I primi piatti, il cuore del menù
I primi sono spesso il momento più amato nei matrimoni in masseria. Devono essere ricchi, profumati e generosi. Idee per primi piatti rustici: orecchiette con cime di rapa e briciole croccanti, lasagna di verdure di stagione o alla barese, trofie al pesto di rucola e mandorle, ravioli ripieni di ricotta e spinaci con burro e salvia, zuppa di legumi e cereali (in versione estiva o invernale). Per un tocco scenografico, scegli un primo impiattato al momento in grandi pentole di rame.

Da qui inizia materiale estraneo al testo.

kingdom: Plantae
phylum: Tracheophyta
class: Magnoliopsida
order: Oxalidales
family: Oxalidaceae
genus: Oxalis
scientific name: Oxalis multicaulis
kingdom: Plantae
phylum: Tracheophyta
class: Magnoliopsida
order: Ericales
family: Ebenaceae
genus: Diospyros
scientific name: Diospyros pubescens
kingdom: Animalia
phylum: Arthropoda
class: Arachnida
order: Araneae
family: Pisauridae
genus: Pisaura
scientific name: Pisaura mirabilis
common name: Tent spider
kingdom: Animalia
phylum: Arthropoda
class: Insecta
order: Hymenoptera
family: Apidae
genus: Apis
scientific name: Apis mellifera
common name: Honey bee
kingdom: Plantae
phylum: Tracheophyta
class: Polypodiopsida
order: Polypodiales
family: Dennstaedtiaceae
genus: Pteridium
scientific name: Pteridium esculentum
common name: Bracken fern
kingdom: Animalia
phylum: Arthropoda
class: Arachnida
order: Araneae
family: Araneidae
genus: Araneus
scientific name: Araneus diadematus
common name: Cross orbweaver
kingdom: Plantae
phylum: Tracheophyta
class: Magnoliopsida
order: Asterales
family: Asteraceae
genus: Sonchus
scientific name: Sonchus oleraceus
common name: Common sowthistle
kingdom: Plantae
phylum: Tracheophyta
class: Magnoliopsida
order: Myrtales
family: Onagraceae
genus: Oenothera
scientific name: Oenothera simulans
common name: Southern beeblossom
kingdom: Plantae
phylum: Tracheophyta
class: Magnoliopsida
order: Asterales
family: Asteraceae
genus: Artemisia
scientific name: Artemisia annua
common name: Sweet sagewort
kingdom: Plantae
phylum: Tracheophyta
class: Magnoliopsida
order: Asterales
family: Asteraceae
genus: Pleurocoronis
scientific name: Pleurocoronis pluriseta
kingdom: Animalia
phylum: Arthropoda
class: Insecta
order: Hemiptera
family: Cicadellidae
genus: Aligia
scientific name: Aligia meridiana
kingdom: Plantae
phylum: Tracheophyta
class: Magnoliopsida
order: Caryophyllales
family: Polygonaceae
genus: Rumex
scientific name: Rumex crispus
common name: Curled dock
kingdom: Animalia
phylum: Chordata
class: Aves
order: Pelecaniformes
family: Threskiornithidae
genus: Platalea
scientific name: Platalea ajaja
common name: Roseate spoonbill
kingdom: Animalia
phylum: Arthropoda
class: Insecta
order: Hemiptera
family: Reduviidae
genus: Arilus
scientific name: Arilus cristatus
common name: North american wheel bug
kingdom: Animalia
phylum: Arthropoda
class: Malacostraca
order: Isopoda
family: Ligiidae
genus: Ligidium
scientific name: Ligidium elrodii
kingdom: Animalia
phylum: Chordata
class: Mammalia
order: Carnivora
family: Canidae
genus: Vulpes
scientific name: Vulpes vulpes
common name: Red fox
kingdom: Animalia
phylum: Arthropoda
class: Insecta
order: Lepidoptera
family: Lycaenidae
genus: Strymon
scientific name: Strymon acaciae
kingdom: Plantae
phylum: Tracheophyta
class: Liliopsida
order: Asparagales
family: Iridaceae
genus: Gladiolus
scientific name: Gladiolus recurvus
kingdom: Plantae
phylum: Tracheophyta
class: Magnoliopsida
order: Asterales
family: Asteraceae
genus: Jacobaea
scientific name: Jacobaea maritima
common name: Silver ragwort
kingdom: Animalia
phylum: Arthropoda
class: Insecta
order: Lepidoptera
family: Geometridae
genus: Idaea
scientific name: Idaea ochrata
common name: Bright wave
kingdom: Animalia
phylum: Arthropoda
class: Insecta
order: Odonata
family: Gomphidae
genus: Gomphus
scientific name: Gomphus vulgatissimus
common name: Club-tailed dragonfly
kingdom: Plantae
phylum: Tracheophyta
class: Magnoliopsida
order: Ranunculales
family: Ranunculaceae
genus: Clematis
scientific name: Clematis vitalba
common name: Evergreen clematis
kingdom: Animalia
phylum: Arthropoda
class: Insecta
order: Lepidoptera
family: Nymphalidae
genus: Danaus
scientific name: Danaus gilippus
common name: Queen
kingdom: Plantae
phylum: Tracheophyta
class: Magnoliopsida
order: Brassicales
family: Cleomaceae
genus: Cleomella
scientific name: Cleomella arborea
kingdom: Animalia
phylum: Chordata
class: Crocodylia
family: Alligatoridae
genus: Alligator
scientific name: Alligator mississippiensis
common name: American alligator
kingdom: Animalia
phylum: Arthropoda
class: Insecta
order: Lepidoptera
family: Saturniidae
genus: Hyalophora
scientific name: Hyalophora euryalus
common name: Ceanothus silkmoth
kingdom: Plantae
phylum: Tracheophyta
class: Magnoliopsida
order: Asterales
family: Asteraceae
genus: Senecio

I secondi, carni tradizionali, cotte con lentezza
Il secondo piatto in un menù rustico celebra la cucina contadina, con lunghe cotture, carni saporite e contorni del territorio. Idee per secondi piatti: arrosto di maiale alle erbe con patate al forno, agnello al forno con verdure di stagione, bombette pugliesi alla brace, stinco di vitello brasato al vino rosso, straccetti di manzo con rucola e aceto balsamico. Contorni:
verdure di campo saltate in padella, insalate con legumi e cereali, frittelle di zucchine o di fiori. Per matrimoni estivi o più informali, valuta un barbecue all’aperto o un forno a legna per la carne.
I dolci, tradizione e semplicità
I dolci rustici non devono essere troppo elaborati. Spazio a sapori autentici, frutta fresca e dolci della nonna. Idee per il dessert: crostate di marmellata artigianale, cheesecake al fico o alla ricotta, cantucci con vin santo o passito, mousse di ricotta e miele, macedonia con erbe aromatiche.
La torta nuziale
Una naked cake con frutta di stagione, fiori freschi e crema chantilly è perfetta per un matrimonio rustico e chic.
I vini: il territorio nel calice
Un menù rustico va accompagnato con vini locali, preferibilmente da piccole cantine o vitigni autoctoni. Suggerimenti tra i bianchi, il Greco, il Fiano, il Vermentino, la Malvasia. Tra i rossi: Primitivo, Negroamaro, Sangiovese, Montepulciano. I rosati sono perfetti per l’estate, freschi e versatili. Liquorosi: per dessert e brindisi finali. Organizza una piccola degustazione pre-evento per scegliere personalmente le etichette migliori.
Tocchi finali per un’esperienza unica
Tavole in legno o in pietra apparecchiate con lino grezzo e ceramiche artigianali, centrotavola con erbe aromatiche, fiori spontanei e frutta, musica dal vivo in stile folk o acustico. Corner esperienziali: limoncello fatto in casa, sigari e rum, confetture artigianali da regalare.
Un menù rustico e autentico per un matrimonio in masseria è un viaggio nei sapori del territorio, pensato per esprimere verità, calore e bellezza naturale. È un modo per onorare le tradizioni, condividere emozioni semplici e lasciare agli ospiti il ricordo di un matrimonio sincero, genuino, e pieno d’amore.